By Seth Borenstein The Associated Press

WASHINGTON — Global warming could reduce how many hurricanes hit the USA, according to a new federal study that clashes with other research.

The study is the latest in a contentious scientific debate over how man-made global warming may affect the intensity and number of hurricanes.

In it, researchers link warming waters, especially in the Indian and Pacific oceans, to increased vertical wind shear in the Atlantic Ocean near the USA. Wind shear — a change in wind speed or direction — makes it hard for hurricanes to form, strengthen and stay alive.

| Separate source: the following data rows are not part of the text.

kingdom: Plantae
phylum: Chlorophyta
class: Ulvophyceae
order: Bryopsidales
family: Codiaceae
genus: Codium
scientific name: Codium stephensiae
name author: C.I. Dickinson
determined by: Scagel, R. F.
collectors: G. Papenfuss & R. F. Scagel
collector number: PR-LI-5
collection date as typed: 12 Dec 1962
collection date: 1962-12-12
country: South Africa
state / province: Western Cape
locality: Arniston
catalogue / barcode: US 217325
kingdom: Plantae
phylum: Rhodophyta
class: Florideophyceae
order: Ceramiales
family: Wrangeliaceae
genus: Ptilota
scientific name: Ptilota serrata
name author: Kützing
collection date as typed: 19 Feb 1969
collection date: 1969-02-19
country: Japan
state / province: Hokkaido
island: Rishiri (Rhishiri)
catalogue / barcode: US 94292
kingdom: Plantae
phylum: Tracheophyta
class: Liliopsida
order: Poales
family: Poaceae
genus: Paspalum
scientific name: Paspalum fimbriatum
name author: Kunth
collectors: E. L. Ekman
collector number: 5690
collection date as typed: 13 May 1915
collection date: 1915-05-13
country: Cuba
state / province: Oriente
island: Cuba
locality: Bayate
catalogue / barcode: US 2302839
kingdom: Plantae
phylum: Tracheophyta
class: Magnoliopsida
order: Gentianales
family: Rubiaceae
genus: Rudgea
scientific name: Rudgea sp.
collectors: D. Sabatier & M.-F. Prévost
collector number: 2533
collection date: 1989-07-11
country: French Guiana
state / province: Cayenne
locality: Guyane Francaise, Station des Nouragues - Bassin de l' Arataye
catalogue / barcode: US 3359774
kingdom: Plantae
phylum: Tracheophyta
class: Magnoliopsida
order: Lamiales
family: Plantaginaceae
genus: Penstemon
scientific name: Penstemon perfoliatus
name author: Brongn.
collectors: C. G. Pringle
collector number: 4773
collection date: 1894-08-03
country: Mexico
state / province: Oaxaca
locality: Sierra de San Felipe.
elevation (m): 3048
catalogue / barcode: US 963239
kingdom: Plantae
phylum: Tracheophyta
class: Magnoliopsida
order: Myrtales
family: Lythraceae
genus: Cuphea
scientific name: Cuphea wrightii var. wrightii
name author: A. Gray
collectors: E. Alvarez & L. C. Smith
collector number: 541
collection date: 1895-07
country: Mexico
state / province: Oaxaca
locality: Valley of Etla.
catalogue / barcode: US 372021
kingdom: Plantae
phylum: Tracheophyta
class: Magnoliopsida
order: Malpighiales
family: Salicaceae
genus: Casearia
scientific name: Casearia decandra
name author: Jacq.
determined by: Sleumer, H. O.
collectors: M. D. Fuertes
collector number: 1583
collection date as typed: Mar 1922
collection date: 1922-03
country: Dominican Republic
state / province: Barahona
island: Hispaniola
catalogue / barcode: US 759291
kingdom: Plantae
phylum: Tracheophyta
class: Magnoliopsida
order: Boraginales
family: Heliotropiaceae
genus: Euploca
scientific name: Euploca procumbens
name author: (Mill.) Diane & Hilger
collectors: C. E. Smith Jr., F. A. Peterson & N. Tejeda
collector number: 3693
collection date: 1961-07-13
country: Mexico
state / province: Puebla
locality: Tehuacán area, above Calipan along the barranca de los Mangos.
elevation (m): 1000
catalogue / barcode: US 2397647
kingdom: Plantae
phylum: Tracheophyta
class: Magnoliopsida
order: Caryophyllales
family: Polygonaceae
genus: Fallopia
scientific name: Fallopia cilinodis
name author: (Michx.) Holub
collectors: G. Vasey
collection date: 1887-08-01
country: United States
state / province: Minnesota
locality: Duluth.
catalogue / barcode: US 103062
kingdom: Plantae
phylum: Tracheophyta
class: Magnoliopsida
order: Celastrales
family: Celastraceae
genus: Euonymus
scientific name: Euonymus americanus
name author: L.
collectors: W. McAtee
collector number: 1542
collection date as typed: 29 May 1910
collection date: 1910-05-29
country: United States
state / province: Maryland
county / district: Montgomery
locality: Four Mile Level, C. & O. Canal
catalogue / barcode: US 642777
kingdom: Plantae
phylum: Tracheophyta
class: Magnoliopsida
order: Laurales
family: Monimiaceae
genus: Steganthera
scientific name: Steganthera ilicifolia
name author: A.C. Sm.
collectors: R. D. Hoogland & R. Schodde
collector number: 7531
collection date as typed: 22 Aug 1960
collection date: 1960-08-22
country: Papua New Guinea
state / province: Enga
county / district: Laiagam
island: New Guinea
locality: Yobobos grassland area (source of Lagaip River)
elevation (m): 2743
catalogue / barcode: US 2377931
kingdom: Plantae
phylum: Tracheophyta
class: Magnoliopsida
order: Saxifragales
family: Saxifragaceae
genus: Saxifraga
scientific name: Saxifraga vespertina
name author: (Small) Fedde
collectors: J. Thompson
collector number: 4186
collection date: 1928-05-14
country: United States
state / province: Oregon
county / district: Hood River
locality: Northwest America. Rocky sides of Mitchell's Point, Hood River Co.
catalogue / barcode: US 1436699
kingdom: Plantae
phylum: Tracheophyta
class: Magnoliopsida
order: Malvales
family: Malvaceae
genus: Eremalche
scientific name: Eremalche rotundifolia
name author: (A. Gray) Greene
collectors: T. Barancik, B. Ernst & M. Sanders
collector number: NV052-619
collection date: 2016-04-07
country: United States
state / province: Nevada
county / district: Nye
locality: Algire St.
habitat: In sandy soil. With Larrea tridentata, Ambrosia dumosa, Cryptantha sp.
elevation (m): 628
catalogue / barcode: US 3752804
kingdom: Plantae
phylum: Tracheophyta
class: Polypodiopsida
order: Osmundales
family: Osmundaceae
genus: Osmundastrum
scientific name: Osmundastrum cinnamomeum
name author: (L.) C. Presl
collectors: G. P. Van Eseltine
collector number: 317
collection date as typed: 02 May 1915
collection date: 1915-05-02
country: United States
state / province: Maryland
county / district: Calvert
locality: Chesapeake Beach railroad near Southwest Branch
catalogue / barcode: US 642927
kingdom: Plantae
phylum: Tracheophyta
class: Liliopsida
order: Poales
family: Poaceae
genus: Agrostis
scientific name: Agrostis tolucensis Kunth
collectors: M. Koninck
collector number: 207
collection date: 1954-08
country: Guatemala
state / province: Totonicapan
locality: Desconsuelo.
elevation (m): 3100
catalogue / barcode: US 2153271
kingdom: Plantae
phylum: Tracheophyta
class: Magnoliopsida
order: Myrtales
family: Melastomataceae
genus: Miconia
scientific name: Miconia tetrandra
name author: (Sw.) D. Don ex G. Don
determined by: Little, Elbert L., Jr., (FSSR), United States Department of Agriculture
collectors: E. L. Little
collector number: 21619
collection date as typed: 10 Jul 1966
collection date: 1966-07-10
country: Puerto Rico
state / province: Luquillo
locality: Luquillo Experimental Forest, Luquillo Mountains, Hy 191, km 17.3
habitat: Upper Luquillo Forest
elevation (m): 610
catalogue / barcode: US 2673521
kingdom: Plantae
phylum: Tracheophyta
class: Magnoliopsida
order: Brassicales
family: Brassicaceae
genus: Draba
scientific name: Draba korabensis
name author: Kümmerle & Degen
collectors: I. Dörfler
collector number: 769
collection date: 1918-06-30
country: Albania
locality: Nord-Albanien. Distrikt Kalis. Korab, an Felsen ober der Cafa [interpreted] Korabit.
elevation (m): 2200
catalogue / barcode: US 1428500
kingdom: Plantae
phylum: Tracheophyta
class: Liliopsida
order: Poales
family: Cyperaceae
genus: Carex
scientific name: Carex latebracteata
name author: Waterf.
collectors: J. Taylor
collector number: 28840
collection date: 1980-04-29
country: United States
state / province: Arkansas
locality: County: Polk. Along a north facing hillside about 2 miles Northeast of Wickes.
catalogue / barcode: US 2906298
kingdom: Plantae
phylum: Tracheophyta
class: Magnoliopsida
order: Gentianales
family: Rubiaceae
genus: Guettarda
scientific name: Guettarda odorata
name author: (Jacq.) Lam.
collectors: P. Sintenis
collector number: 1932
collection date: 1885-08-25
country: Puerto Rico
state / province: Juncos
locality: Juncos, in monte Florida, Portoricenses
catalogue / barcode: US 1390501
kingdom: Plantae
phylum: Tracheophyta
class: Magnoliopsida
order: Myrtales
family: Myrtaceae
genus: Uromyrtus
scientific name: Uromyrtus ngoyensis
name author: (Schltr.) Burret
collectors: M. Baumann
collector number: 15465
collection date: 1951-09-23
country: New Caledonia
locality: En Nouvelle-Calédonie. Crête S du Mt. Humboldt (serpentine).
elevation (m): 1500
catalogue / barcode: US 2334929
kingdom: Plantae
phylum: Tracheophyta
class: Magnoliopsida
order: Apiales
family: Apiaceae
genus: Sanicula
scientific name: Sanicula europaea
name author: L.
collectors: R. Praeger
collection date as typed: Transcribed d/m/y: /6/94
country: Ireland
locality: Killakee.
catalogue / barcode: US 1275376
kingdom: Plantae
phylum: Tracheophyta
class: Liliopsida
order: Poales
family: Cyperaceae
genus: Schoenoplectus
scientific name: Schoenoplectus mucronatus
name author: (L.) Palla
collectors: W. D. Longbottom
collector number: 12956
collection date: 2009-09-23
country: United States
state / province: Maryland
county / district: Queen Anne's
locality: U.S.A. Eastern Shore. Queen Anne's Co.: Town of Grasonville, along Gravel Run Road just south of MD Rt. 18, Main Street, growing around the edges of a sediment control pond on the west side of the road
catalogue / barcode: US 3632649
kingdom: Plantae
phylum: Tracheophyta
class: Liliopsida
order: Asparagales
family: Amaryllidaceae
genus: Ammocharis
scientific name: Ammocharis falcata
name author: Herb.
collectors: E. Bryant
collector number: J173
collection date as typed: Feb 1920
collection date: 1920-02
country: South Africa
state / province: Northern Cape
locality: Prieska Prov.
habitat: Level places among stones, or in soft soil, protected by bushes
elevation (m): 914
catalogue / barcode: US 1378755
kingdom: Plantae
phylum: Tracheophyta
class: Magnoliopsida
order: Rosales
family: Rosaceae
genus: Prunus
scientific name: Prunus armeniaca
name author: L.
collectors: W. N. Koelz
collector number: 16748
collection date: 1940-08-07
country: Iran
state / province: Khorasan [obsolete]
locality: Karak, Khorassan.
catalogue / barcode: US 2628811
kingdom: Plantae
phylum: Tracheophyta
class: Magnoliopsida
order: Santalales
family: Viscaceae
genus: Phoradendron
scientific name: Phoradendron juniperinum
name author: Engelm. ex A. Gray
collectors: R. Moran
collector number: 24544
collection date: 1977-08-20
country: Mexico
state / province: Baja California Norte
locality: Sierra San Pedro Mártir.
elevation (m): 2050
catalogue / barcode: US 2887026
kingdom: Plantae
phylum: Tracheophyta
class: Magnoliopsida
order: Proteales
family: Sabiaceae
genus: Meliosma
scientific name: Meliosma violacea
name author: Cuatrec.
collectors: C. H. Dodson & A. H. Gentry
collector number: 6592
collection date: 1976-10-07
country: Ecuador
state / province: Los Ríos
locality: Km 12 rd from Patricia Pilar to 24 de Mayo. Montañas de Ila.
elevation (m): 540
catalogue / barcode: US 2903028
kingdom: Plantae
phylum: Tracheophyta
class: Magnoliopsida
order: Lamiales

That means "global warming may decrease the likelihood of hurricanes making landfall" in the USA, according to researchers at the National Oceanic and Atmospheric Administration's Atlantic Oceanographic and Meteorological Laboratory in Miami and the University of Miami. Every degree Celsius that the oceans warm, the wind shear increases by up to 10 mph, weakening storm formation, said study author Chunzai Wang, a NOAA researcher.

Critics said Wang's study is based on poor data that were rejected by scientists on the Nobel Prize-winning Intergovernmental Panel on Climate Change. They said that at times, only one in 10 North Atlantic hurricanes hit the U.S. coast, and that the data reflect a small percentage of storms around the globe.

Hurricanes hitting land "are not a reliable record" for how hurricanes have changed, said Kevin Trenberth, of the National Center for Atmospheric Research in Boulder, Colo.